Anaphase-Promoting Complex (also called the cyclosome or APC/C) is an E3 ubiquitin ligase that marks target cell cycle proteins for degradation by the 26S proteasome. The APC/C's main function is to trigger the transition from metaphase to anaphase by tagging specific proteins for degradation. The three major targets for degradation by the APC/C are securin and S and M cyclins. Securin releases separase (a protease) after being degraded. The separase triggers the cleavage of cohesin, the protein complex that binds sister chromatids together. During metaphase, sister chromatids are linked by intact cohesin complexes. When securin undergoes ubiquitination by the APC/C and releases separase, which degrades cohesin, sister chromatids become free to move to opposite poles for anaphase. The APC/C also targets the mitotic cyclins for degradation, resulting in the inactivation of M-CDK (mitotic cyclin-dependent kinase) complexes, promoting exit from mitosis and cytokinesis.
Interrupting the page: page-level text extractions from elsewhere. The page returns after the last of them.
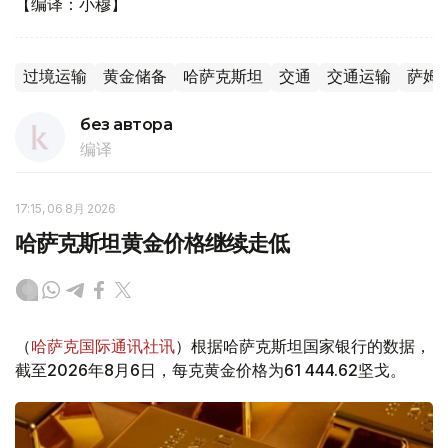
【编译：小穆】
过境运输
黄金储备
哈萨克斯坦
交通
交通运输
萨姆
без автора
编译
17:15, 06 8月 2026
哈萨克斯坦黄金价格继续走低
（
哈萨克国际通讯社讯
）根据哈萨克斯坦国家银行的数据，
截至2026年8月6日，每克黄金价格为61 444.62坚戈。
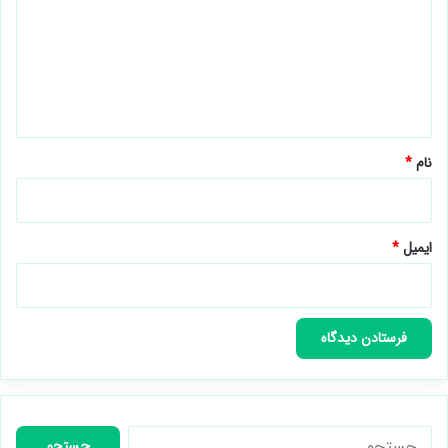
د
گ
ا
ه
*
نام
*
ایمیل
*
جستجو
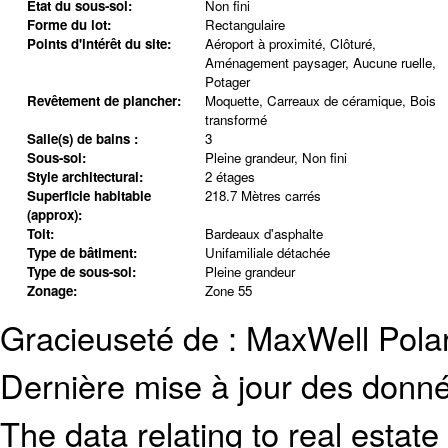
État du sous-sol:
Non fini
Forme du lot:
Rectangulaire
Points d'intérêt du site:
Aéroport à proximité, Clôturé,
Aménagement paysager, Aucune ruelle,
Potager
Revêtement de plancher:
Moquette, Carreaux de céramique, Bois
transformé
Salle(s) de bains :
3
Sous-sol:
Pleine grandeur, Non fini
Style architectural:
2 étages
Superficie habitable
218.7 Mètres carrés
(approx):
Toit:
Bardeaux d'asphalte
Type de bâtiment:
Unifamiliale détachée
Type de sous-sol:
Pleine grandeur
Zonage:
Zone 55
Gracieuseté de : MaxWell Polar
Dernière mise à jour des donn
The data relating to real estate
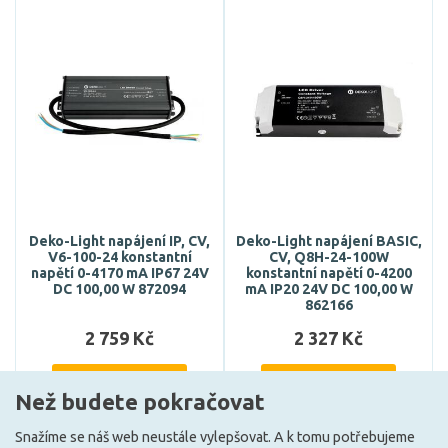
Deko-Light napájení IP, CV,
Deko-Light napájení BASIC,
V6-100-24 konstantní
CV, Q8H-24-100W
napětí 0-4170 mA IP67 24V
konstantní napětí 0-4200
DC 100,00 W 872094
mA IP20 24V DC 100,00 W
862166
2 759 Kč
2 327 Kč
DO KOŠÍKU
DO KOŠÍKU
Než budete pokračovat
Snažíme se náš web neustále vylepšovat. A k tomu potřebujeme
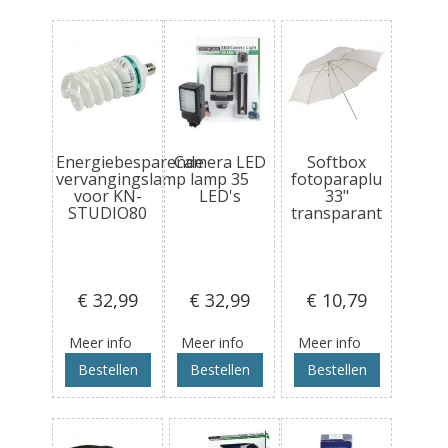
Energiebesparende
Camera LED
Softbox
vervangingslamp
lamp 35
fotoparaplu
voor KN-
LED's
33"
STUDIO80
transparant
€ 32
,99
€ 32
,99
€ 10
,79
Meer info
Meer info
Meer info
Bestellen
Bestellen
Bestellen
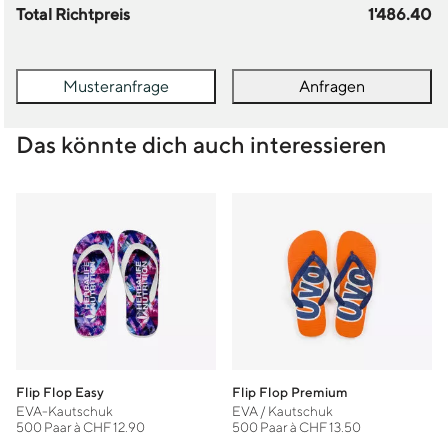
Total Richtpreis
1'486.40
Musteranfrage
Anfragen
Das könnte dich auch interessieren
Flip Flop Easy
Flip Flop Premium
EVA-Kautschuk
EVA / Kautschuk
500 Paar à CHF 12.90
500 Paar à CHF 13.50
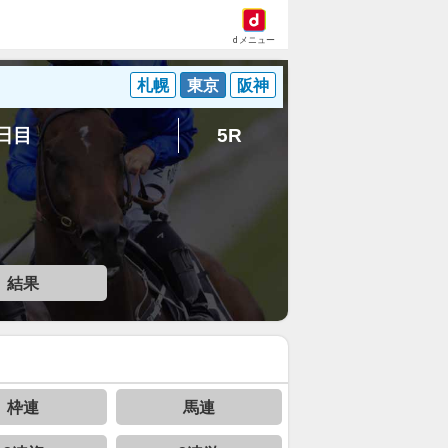
dメニュー
札幌
東京
阪神
7日目
5R
結果
枠連
馬連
Anaphase-Promoting Complex (also called the cyclosome or APC/C) is an E3 ubiquitin ligase that marks target cell cycle proteins for degradation by the 26S proteasome. The APC/C's main function is to trigger the transition from metaphase to anaphase by tagging specific proteins for degradation. The three major targets for degradation by the APC/C are securin and S and M cyclins.
Composition of APC/C
APC/C is a multisubunit complex, and there are at least ten subunits in human cells and frog eggs, APC1 is the largest subunit of APC/C. The structural motifs of protein containing two large subunits Rpn1 and Rpn1 regulatory particle of non-AT-Pasein are identical to those of the 19s hat complex of proteasome, but the structural and functional significance of this similarity is not clear. APC2, a new member of the cullin protein family, is the only known APC/C subunit that can predict its function based on its protein sequence.
Function of APC/C
The results showed that the degradation of cyclin A and cyclin B was achieved by APC-C-dependent ubiquitin pathway. Treatment of Xenopus laevis extract with anti-APC/C antibody could result in the loss of Utopinylation activity of APC/C. It was found that the degradation of APC-C substrate late inhibitory factor initiated the cell transition from metaphase to anaphase. So far, two late inhibitory factors have been identified: Pds1 protein in budding yeast and Cut2 protein in merozoite yeast. Although the two proteins have no obvious homology in sequence, they exhibit similar functions and both contain a destruction frame sequence similar to M cycle protein. It is degraded by APC/C during the transition from mid to late stage. It was found that the degradation of substrates was in a certain order and performed different functions. First, Pds1/cut 2 was degraded, sister chromatid was separated and mitotic metaphase changed to anaphase. Then the M phase cyclin degrades and the cells withdraw from M phase to enter the next cell cycle. These findings suggest that APC-C-dependent proteins degrade and control spindle function in a more direct manner.
The activity Regulation of APC/C
It was found that the phosphorylation and dephosphorylation of APC/C regulated the activity of APC/C. Some of his subunits were not active when they were not phosphorylated. In phosphorylation, APC/C was active. PLK kinase was the positive regulator of APC/C. Phosphorylated APC/C enhances the ubiquitin activity of cyclin. The activity of APC/C is also regulated by the spindle assembly inspection point. Spindle assembly is incomplete and APC/C cannot be activated later on.
Abnormal function of APC/C promotes tumor Development
Protein degradation, especially the ubiquitin proteasome degradation system, is the key protein to regulate cell growth, proliferation and apoptosis. It plays a very important role in maintaining cell homeostasis. Its abnormality is closely related to tumorigenesis and development.
As mentioned earlier, APC/C plays an important regulatory role in the process of cell mitosis. If the system is maladjusted, it will result in the failure of the mitotic sister chromosomes to separate and the deletion of chromosomes. Both conditions can lead to chromosomal abnormalities and even tumorigenesis.